DESCRIPTION OF THE TASK
Exactly and only the lines below from the one containing "left ankle: (540, 656)" down to the one containing "right wrist: (198, 499)" are wanted, both included; please exclude every picture.

Dataset entries:
-- Opening Marker --

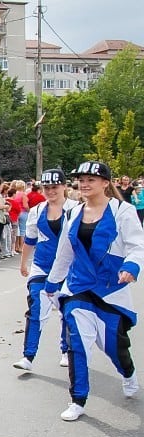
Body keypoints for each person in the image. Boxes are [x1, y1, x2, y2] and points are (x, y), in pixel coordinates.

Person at [45, 161, 144, 421]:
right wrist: (53, 282)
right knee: (77, 341)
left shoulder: (123, 211)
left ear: (104, 183)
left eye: (91, 179)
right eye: (81, 180)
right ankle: (78, 399)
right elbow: (65, 252)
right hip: (78, 285)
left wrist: (131, 266)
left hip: (110, 289)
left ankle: (128, 373)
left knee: (114, 346)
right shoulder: (73, 213)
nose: (85, 184)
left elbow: (137, 245)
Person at [14, 169, 77, 373]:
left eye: (54, 187)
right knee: (36, 308)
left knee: (68, 311)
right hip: (42, 265)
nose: (50, 191)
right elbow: (30, 239)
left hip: (70, 268)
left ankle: (66, 350)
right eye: (46, 187)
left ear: (64, 186)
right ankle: (28, 355)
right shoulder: (37, 210)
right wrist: (24, 263)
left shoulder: (76, 209)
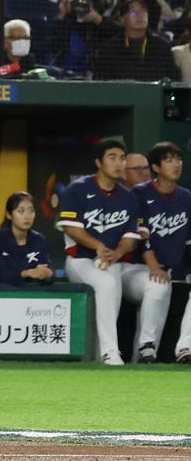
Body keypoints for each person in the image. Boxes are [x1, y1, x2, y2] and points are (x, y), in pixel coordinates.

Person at [57, 139, 142, 365]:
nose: (118, 163)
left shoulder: (128, 197)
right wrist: (98, 246)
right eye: (112, 157)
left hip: (111, 261)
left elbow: (130, 237)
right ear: (98, 162)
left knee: (110, 282)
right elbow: (70, 227)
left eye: (122, 158)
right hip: (80, 259)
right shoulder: (78, 189)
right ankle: (110, 352)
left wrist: (116, 252)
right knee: (107, 284)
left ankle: (101, 354)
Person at [129, 141, 190, 363]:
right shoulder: (140, 194)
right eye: (169, 160)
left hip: (167, 270)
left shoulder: (186, 197)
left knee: (161, 285)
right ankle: (146, 347)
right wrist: (154, 265)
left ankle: (184, 348)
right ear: (156, 167)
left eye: (178, 159)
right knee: (159, 284)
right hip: (135, 268)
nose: (176, 164)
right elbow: (140, 236)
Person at [94, 0, 178, 81]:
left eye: (144, 11)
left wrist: (172, 94)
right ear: (122, 19)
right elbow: (100, 84)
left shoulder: (162, 47)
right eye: (133, 12)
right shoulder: (109, 49)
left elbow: (175, 84)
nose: (140, 15)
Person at [0, 192, 55, 286]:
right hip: (0, 296)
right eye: (21, 211)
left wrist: (48, 274)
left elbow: (47, 268)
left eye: (31, 211)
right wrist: (27, 273)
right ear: (9, 215)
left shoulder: (38, 239)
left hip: (32, 296)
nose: (27, 216)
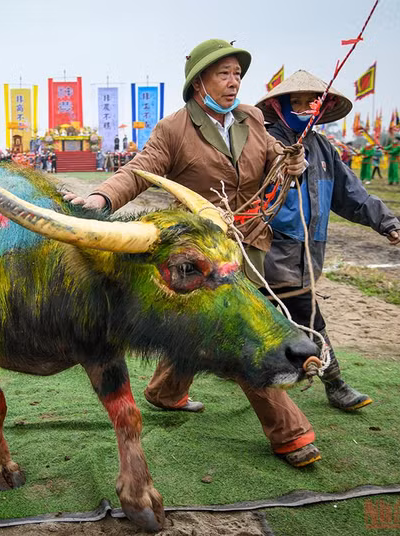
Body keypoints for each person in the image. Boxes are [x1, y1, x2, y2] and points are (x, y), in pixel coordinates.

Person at [64, 39, 319, 467]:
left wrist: (292, 163)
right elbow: (138, 171)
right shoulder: (174, 129)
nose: (234, 82)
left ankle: (166, 391)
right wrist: (101, 199)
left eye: (238, 74)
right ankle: (290, 433)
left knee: (203, 329)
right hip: (199, 257)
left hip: (249, 242)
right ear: (199, 81)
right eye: (224, 74)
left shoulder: (253, 118)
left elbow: (275, 159)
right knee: (240, 335)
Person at [256, 70, 400, 411]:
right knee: (309, 320)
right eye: (296, 102)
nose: (304, 108)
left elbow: (351, 194)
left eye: (311, 102)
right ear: (278, 107)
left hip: (307, 254)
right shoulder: (265, 144)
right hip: (269, 252)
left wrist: (385, 221)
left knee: (255, 323)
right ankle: (335, 384)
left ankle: (168, 387)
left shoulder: (324, 149)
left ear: (322, 107)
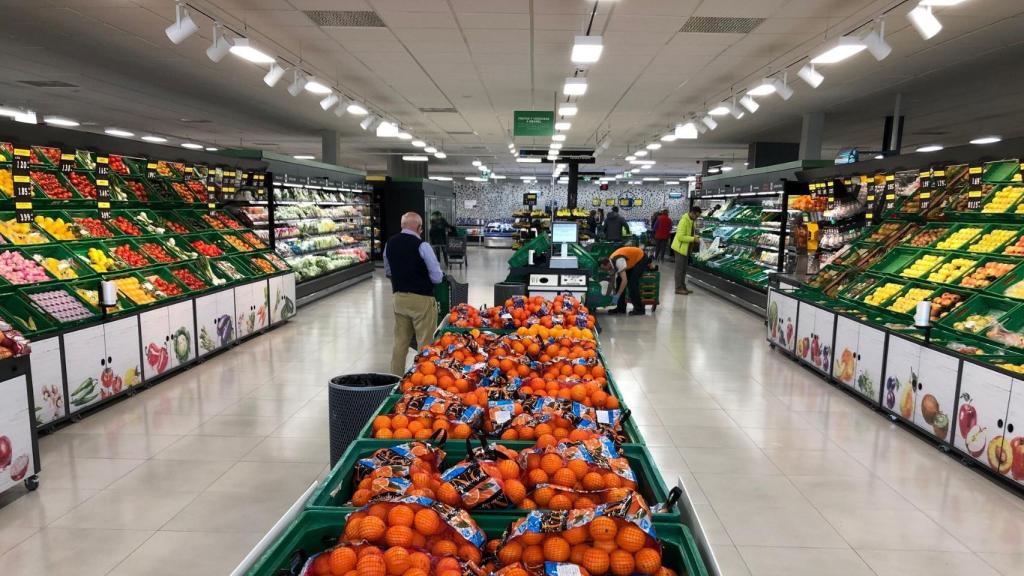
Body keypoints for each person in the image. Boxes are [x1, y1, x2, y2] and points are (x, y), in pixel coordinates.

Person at [385, 212, 444, 375]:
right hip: (422, 300)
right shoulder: (422, 245)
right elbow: (437, 277)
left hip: (399, 298)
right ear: (419, 228)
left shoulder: (390, 243)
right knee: (425, 342)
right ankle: (422, 379)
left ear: (402, 226)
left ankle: (395, 378)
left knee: (400, 342)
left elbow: (388, 271)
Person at [605, 245, 650, 315]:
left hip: (640, 258)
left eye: (604, 268)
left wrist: (617, 295)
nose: (604, 270)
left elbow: (624, 281)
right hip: (631, 261)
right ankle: (621, 308)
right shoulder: (611, 263)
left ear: (607, 264)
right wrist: (606, 297)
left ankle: (639, 309)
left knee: (632, 283)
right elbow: (611, 282)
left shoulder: (618, 261)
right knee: (618, 281)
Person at [671, 205, 702, 295]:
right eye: (696, 216)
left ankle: (683, 286)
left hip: (686, 248)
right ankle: (678, 288)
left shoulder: (691, 221)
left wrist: (695, 237)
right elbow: (680, 237)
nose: (696, 218)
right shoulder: (684, 221)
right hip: (680, 249)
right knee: (679, 269)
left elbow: (689, 234)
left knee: (684, 269)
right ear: (692, 213)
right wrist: (693, 239)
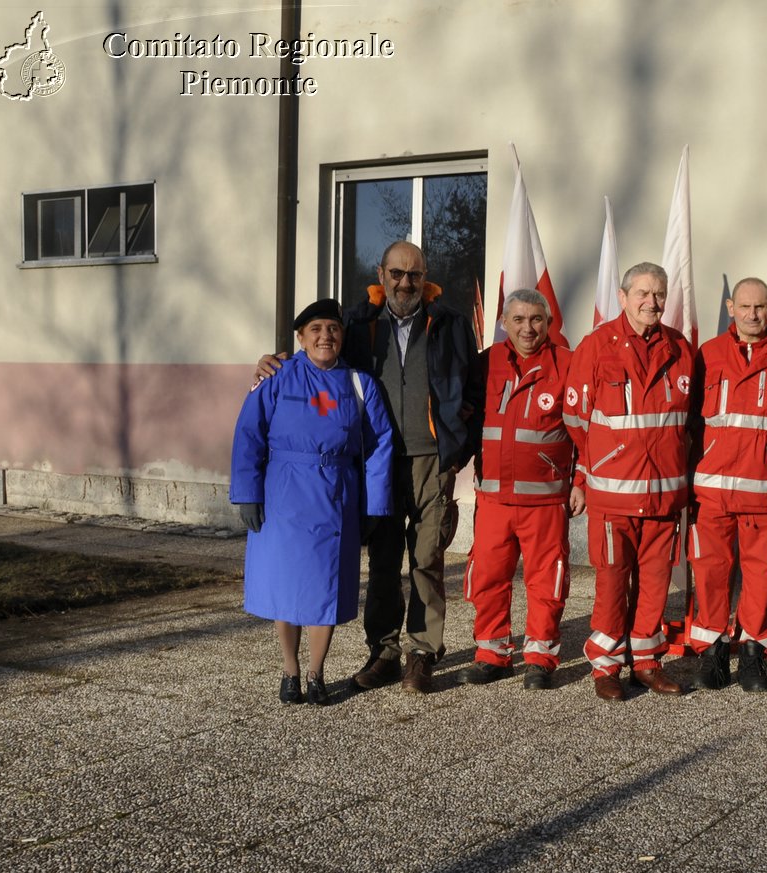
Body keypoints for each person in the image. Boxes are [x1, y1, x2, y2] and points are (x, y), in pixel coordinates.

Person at [256, 241, 482, 695]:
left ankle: (422, 653)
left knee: (427, 560)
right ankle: (383, 652)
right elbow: (322, 358)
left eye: (414, 274)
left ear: (426, 277)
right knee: (382, 562)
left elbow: (473, 388)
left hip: (430, 460)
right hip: (374, 461)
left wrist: (460, 449)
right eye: (396, 273)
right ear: (382, 274)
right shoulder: (359, 323)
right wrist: (273, 363)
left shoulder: (452, 323)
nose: (405, 282)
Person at [231, 298, 396, 705]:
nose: (326, 336)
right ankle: (289, 672)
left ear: (342, 337)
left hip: (335, 494)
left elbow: (379, 449)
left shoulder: (361, 385)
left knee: (327, 589)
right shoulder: (275, 377)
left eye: (333, 329)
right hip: (283, 494)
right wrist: (247, 493)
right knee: (286, 587)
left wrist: (375, 506)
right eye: (316, 329)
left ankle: (317, 672)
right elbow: (248, 434)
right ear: (301, 337)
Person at [564, 262, 700, 701]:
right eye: (643, 293)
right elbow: (575, 418)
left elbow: (690, 422)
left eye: (659, 294)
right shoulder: (597, 346)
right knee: (611, 582)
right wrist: (593, 466)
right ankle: (605, 666)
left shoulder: (680, 348)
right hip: (613, 494)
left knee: (656, 581)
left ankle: (646, 662)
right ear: (623, 297)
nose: (652, 302)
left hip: (663, 494)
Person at [688, 277, 767, 692]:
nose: (752, 315)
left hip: (765, 492)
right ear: (730, 307)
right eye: (745, 307)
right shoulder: (707, 355)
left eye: (760, 307)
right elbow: (687, 424)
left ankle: (755, 652)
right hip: (712, 491)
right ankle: (713, 651)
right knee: (710, 571)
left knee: (760, 575)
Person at [463, 289, 582, 691]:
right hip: (493, 498)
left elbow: (586, 431)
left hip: (545, 499)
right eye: (518, 320)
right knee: (487, 577)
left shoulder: (567, 364)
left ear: (548, 324)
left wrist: (579, 481)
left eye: (536, 320)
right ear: (503, 323)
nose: (527, 328)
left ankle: (540, 656)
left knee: (546, 580)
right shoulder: (486, 363)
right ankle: (492, 654)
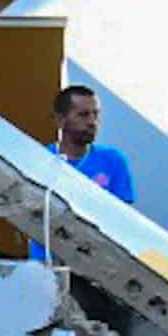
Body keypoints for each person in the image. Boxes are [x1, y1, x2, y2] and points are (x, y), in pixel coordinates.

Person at [29, 82, 137, 265]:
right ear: (60, 120)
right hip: (47, 263)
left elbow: (123, 220)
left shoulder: (113, 161)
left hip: (98, 266)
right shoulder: (40, 160)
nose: (92, 122)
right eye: (83, 115)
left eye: (96, 114)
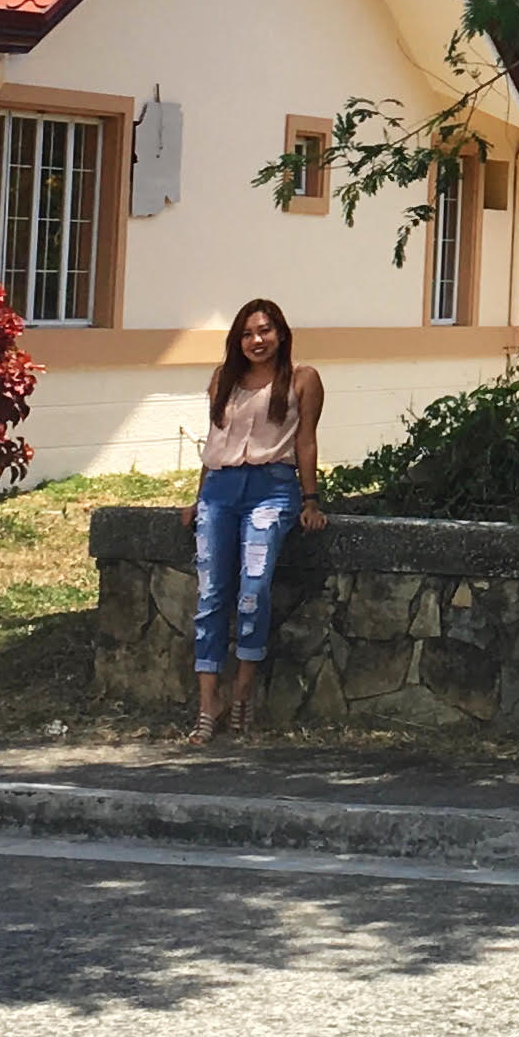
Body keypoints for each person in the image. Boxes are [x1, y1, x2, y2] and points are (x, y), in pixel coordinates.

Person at [192, 297, 325, 740]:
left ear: (281, 333)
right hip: (221, 490)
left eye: (264, 331)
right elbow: (215, 442)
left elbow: (305, 441)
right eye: (248, 333)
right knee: (211, 593)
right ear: (237, 340)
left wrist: (310, 499)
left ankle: (243, 688)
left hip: (272, 488)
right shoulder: (223, 380)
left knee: (253, 587)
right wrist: (198, 499)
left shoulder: (303, 380)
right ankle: (208, 700)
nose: (257, 340)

-- Closing Marker --

OUTPUT FOR THIS TASK
left ankle: (540, 656)
left knee: (546, 580)
right shoulder: (486, 363)
right ankle: (492, 654)
Body keypoints for each person in the image. Boxes are [x1, y1, x2, y2] and points are (x, y), in pixel coordinates.

Person at [29, 82, 137, 265]:
right ear: (60, 120)
right hip: (47, 263)
left elbow: (123, 220)
left shoulder: (113, 161)
left hip: (98, 266)
right shoulder: (40, 160)
nose: (92, 122)
right eye: (83, 115)
left eye: (96, 114)
Body keypoints for each person in the image. Boxes are [x1, y1, x2, y2] and points are (x, y), in pixel coordinates.

Person at [192, 297, 325, 740]:
left ear: (281, 333)
right hip: (221, 490)
left eye: (264, 331)
right elbow: (215, 442)
left elbow: (305, 441)
right eye: (248, 333)
right knee: (211, 593)
right ear: (237, 340)
left wrist: (310, 499)
left ankle: (243, 688)
left hip: (272, 488)
right shoulder: (223, 380)
left knee: (253, 587)
right wrist: (198, 499)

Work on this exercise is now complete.